Is there a difference in the adjusted polls using the three models? For a given pair of models (`type1` and `type2`), take the null hypothesis to be that the adjusted polls by both types have the same (weighted) mean (for a given candidate), and the alternate hypothesis to be that they have different (weighted) means. Report the p-value using the Welch's $t$-test from class slides.

In [107]:
def difference_model(df, type1='polls-only', type2='now-cast', candidate='clinton'):
    """
    Inputs:
        df (pd.DataFrame) - data frame with polls data
        type1 (str) - model type 1
        type2 (str) - model type 2
        candidate (str) - candidate whose poll is being compared
    Outputs:
        float - p-value of hypothesis
    """
    df1 = df[df['type'] == type1]
    df2 = df[df['type'] == type2]
    mean_1 = sample_mean(df1['adjpoll_'+candidate], df1['adj_poll_weight'])
    s2_1 = sample_variance(df1['adjpoll_'+candidate], df1['adj_poll_weight'])
    m_1 = df1['adj_poll_weight'].sum(axis=0)
    mean_2 = sample_mean(df2['adjpoll_'+candidate], df2['adj_poll_weight'])
    s2_2 = sample_variance(df2['adjpoll_'+candidate], df2['adj_poll_weight'])
    m_2 = df2['adj_poll_weight'].sum(axis=0)
    
   
    t = (mean_1 - mean_2) / np.sqrt(s2_1 / m_1 + s2_2 / m_2)
    d = (s2_1 / m_1 + s2_2 / m_2) ** 2 / (((s2_1 / m_1) ** 2) / (m_1 - 1) + ((s2_2 / m_2) ** 2 / (m_2 - 1)))
    return 2 * st.t(d-1).cdf(-np.abs(t))
    
#AUTOLAB_IGNORE_START
print difference_model(df, type1='polls-only', type2='now-cast', candidate='clinton')
#AUTOLAB_IGNORE_STOP

0.77527543606


Our implementation gives a p-value of 0.77527543606.
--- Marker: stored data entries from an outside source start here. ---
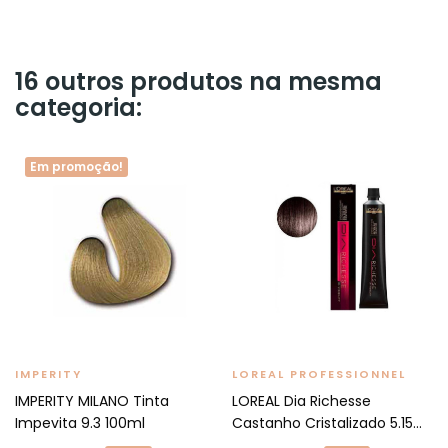
16 outros produtos na mesma
categoria:
Em promoção!
IMPERITY
LOREAL PROFESSIONNEL
IMPERITY MILANO Tinta
LOREAL Dia Richesse
Impevita 9.3 100ml
Castanho Cristalizado 5.15...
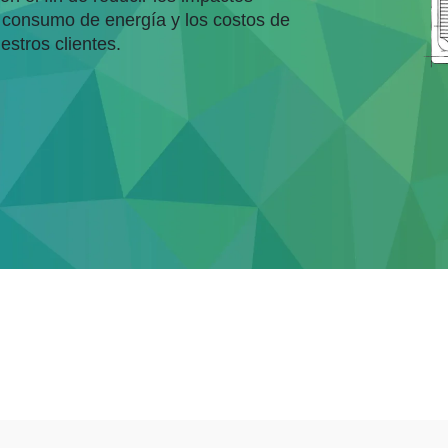
l consumo de energía y los costos de
estros clientes.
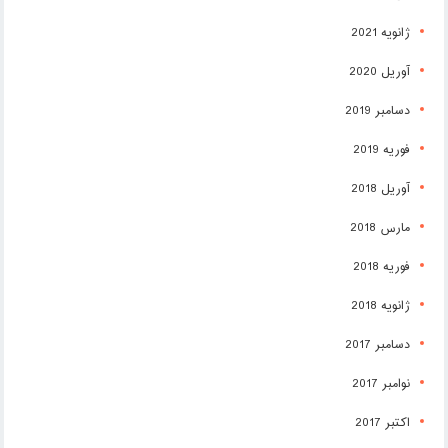
ژانویه 2021
آوریل 2020
دسامبر 2019
فوریه 2019
آوریل 2018
مارس 2018
فوریه 2018
ژانویه 2018
دسامبر 2017
نوامبر 2017
اکتبر 2017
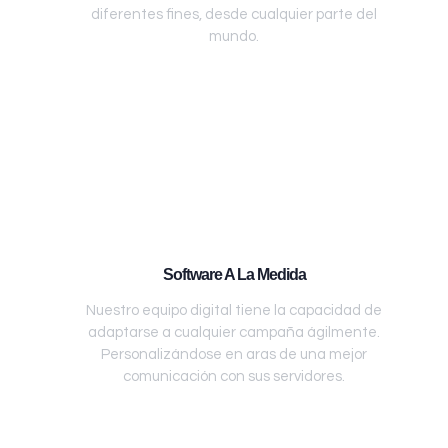
diferentes fines, desde cualquier parte del
mundo.
Software A La Medida
Nuestro equipo digital tiene la capacidad de
adaptarse a cualquier campaña ágilmente.
Personalizándose en aras de una mejor
comunicación con sus servidores.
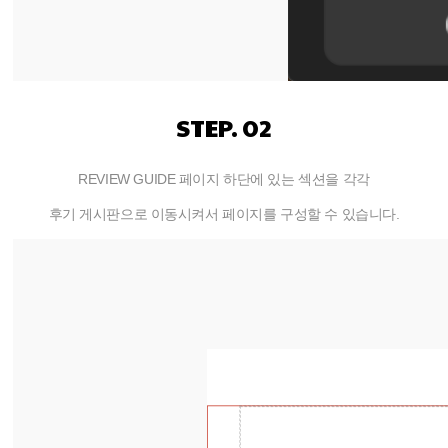
STEP. 02
REVIEW GUIDE 페이지 하단에 있는 섹션을 각각
후기 게시판으로 이동시켜서 페이지를 구성할 수 있습니다.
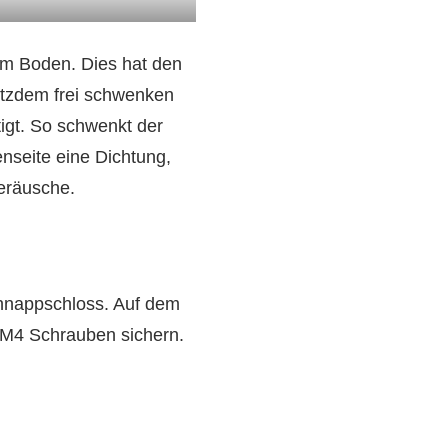
dem Boden. Dies hat den
rotzdem frei schwenken
igt. So schwenkt der
nseite eine Dichtung,
eräusche.
hnappschloss. Auf dem
n M4 Schrauben sichern.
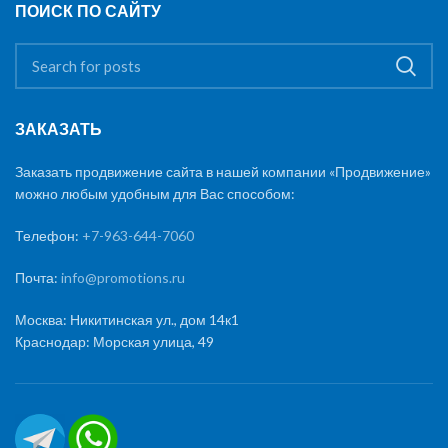
ПОИСК ПО САЙТУ
ЗАКАЗАТЬ
Заказать продвижение сайта в нашей компании «Продвижение»
можно любым удобным для Вас способом:
Телефон:
+7-963-644-7060
Почта:
info@promotions.ru
Москва: Никитинская ул., дом 14к1
Краснодар: Морская улица, 49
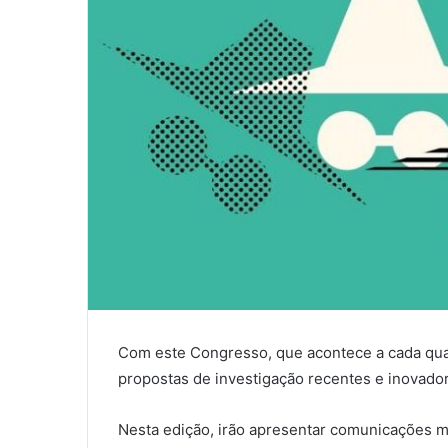
Com este Congresso, que acontece a cada qua
propostas de investigação recentes e inovado
Nesta edição, irão apresentar comunicações ma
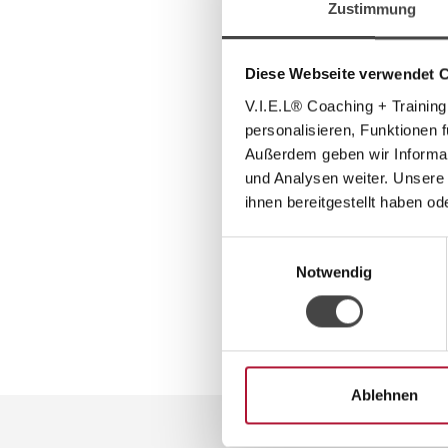
Zustimmung
* Ich habe d
* Pflichtfelder
Diese Webseite verwendet 
Gesamt
V.I.E.L® Coaching + Training
personalisieren, Funktionen 
weiter
Außerdem geben wir Informat
und Analysen weiter. Unsere
ihnen bereitgestellt haben o
Einwilligungsauswahl
Notwendig
Ablehnen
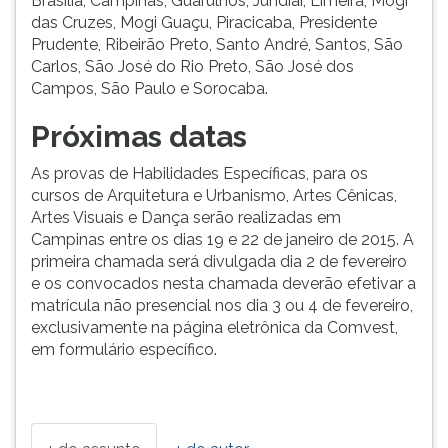
Brasília, Campinas, Guarulhos, Jundiaí, Limeira, Mogi
das Cruzes, Mogi Guaçu, Piracicaba, Presidente
Prudente, Ribeirão Preto, Santo André, Santos, São
Carlos, São José do Rio Preto, São José dos
Campos, São Paulo e Sorocaba.
Próximas datas
As provas de Habilidades Específicas, para os
cursos de Arquitetura e Urbanismo, Artes Cênicas,
Artes Visuais e Dança serão realizadas em
Campinas entre os dias 19 e 22 de janeiro de 2015. A
primeira chamada será divulgada dia 2 de fevereiro
e os convocados nesta chamada deverão efetivar a
matrícula não presencial nos dia 3 ou 4 de fevereiro,
exclusivamente na página eletrônica da Comvest,
em formulário específico.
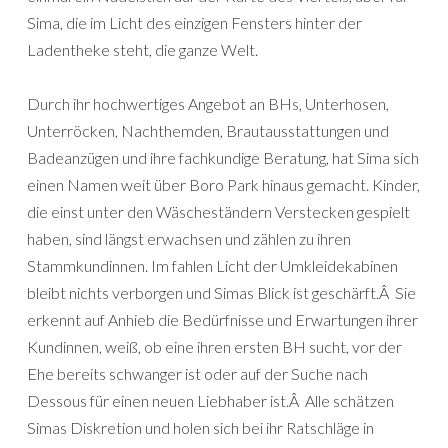
Sima, die im Licht des einzigen Fensters hinter der
Ladentheke steht, die ganze Welt.
Durch ihr hochwertiges Angebot an BHs, Unterhosen,
Unterröcken, Nachthemden, Brautausstattungen und
Badeanzügen und ihre fachkundige Beratung, hat Sima sich
einen Namen weit über Boro Park hinaus gemacht. Kinder,
die einst unter den Wäscheständern Verstecken gespielt
haben, sind längst erwachsen und zählen zu ihren
Stammkundinnen. Im fahlen Licht der Umkleidekabinen
bleibt nichts verborgen und Simas Blick ist geschärft.Â Sie
erkennt auf Anhieb die Bedürfnisse und Erwartungen ihrer
Kundinnen, weiß, ob eine ihren ersten BH sucht, vor der
Ehe bereits schwanger ist oder auf der Suche nach
Dessous für einen neuen Liebhaber ist.Â Alle schätzen
Simas Diskretion und holen sich bei ihr Ratschläge in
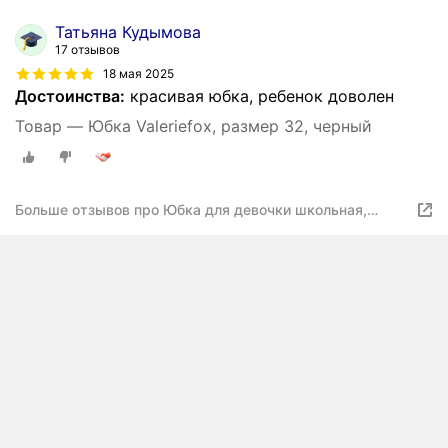
Татьяна Кудымова
17 отзывов
18 мая 2025
Достоинства:
красивая юбка, ребенок доволен
Товар — Юбка Valeriefox, размер 32, черный
Больше отзывов про Юбка для девочки школьная,
девочек Valerie Fox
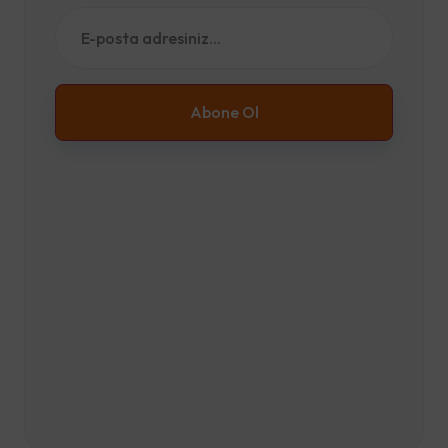
Abone Ol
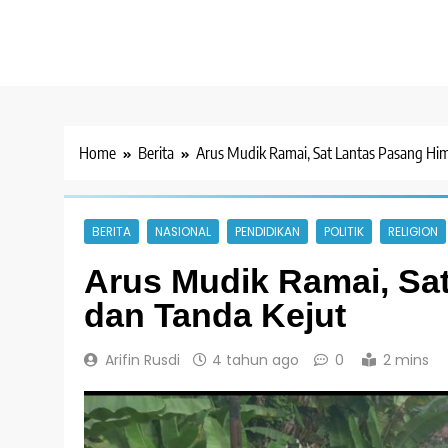
Home
Berita
Arus Mudik Ramai, Sat Lantas Pasang Hi
BERITA
NASIONAL
PENDIDIKAN
POLITIK
RELIGION
Arus Mudik Ramai, Sa
dan Tanda Kejut
Arifin Rusdi
4 tahun ago
0
2 mins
Perform a similar hypothesis test on the *raw polls* (again, use each `poll_id` exactly once) using pollsters of different grades. For a given pair of grades (`grade1` and `grade2`), your null hypothesis is that the (weighted) mean of raw polls from pollsters of different grades is identical and your alternate hypothesis is that these are unequal.

In [110]:
def difference_grade(df, grade1='A+', grade2='B+', candidate='clinton'):
    """
    Inputs:
        df (pd.DataFrame) - data frame with polls data
        grade1 (str) - grade 1
        grade2 (str) - grade 2
        candidate (str) - candidate whose poll is being compared
    Outputs:
        float - p-value of hypothesis
    """
    df = df.drop_duplicates(subset='poll_id', keep='first')
    df1 = df[df['grade'] == grade1]
    df2 = df[df['grade'] == grade2]
    
    mean_1 = sample_mean(df1['rawpoll_'+candidate], df1['adj_poll_weight'])
    s2_1 = sample_variance(df1['rawpoll_'+candidate], df1['adj_poll_weight'])
    m_1 = df1['adj_poll_weight'].sum(axis=0)
    
    mean_2 = sample_mean(df2['rawpoll_'+candidate], df2['adj_poll_weight'])
    s2_2 = sample_variance(df2['rawpoll_'+candidate], df2['adj_poll_weight'])
    m_2 = df2['adj_poll_weight'].sum(axis=0)
    
    t = (mean_1 - mean_2) / np.sqrt(s2_1 / m_1 + s2_2 / m_2)
    d = (s2_1 / m_1 + s2_2 / m_2) ** 2 / (((s2_1 / m_1) ** 2) / (m_1 - 1) + ((s2_2 / m_2) ** 2 / (m_2 - 1)))
    return 2 * st.t(d).cdf(-np.abs(t))

#AUTOLAB_IGNORE_START
print difference_grade(df, grade1='A+', grade2='B+', candidate='clinton')
#AUTOLAB_IGNORE_STOP

0.0307326598542


Our implementation gives a p-value of 0.0307300897182.